Micro electric discharge machining (μ-EDM) of polymer nanocomposites modified by graphene nanoplatelets/carbon using rotating electrode tool

Abstract

The micro-sized hole is highly required in biomedical, electronics, optical, aerospace components that are not feasible by the traditional machining process. This study highlights the precise micromachining on the polymer nanocomposites modified by graphene nanoplatelet (GNP) and carbon fiber. The electric discharge machining (EDM) of polymeric composites is too complicated due to its lower conductivity and abrasive nature. The little concentration of GNP in the epoxy matrix expands the machinability aspect of the polymers. The reinforcing conductive particle is used for the micro EDM (μEDM) of the laminate nanocomposites with a rotating tool electrode. The Taguchi concept-based orthogonal array was used to execute the machining test. The material removal rate (MRR) during the μEDM of the developed laminate nanocomposites was estimated using the sine cosine algorithm.

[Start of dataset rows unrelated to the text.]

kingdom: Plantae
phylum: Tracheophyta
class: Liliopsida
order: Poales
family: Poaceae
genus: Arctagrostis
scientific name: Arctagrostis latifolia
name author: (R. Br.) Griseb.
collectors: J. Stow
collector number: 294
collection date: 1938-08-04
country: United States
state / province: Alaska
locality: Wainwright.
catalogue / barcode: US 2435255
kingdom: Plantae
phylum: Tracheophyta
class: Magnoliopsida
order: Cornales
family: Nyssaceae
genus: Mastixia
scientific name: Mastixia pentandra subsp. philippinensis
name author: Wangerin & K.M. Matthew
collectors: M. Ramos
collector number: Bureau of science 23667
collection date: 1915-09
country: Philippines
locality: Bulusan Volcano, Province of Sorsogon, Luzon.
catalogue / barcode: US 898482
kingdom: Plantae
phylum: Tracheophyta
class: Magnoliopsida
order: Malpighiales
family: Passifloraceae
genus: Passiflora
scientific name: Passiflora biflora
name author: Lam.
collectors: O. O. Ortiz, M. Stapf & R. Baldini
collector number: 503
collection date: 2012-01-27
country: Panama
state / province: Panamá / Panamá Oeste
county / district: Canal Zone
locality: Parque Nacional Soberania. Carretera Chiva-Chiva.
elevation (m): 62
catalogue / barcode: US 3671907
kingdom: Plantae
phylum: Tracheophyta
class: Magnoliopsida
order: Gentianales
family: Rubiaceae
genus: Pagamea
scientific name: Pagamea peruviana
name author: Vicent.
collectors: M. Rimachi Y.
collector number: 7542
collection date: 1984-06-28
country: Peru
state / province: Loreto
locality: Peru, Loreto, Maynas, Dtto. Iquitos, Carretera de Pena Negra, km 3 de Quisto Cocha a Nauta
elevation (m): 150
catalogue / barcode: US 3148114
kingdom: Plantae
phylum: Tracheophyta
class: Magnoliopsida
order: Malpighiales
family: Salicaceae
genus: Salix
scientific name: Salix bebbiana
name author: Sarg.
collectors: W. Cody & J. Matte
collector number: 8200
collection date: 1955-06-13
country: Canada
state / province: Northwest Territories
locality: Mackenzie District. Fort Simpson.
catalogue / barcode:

The tests were conducted at three levels of process constraints: voltages, length of the pulses, and weight % of the GNP. The higher value of MRR is obtained at the optimal condition of voltage at three level, length of pulse two level, and weight % of GNP three level. The quality of the machined hole and the surface damages during the machining test were investigated by a field electron scanning electron microscope. The microscopy findings reveal that GNP addition significantly influences the nanocomposite micromachining.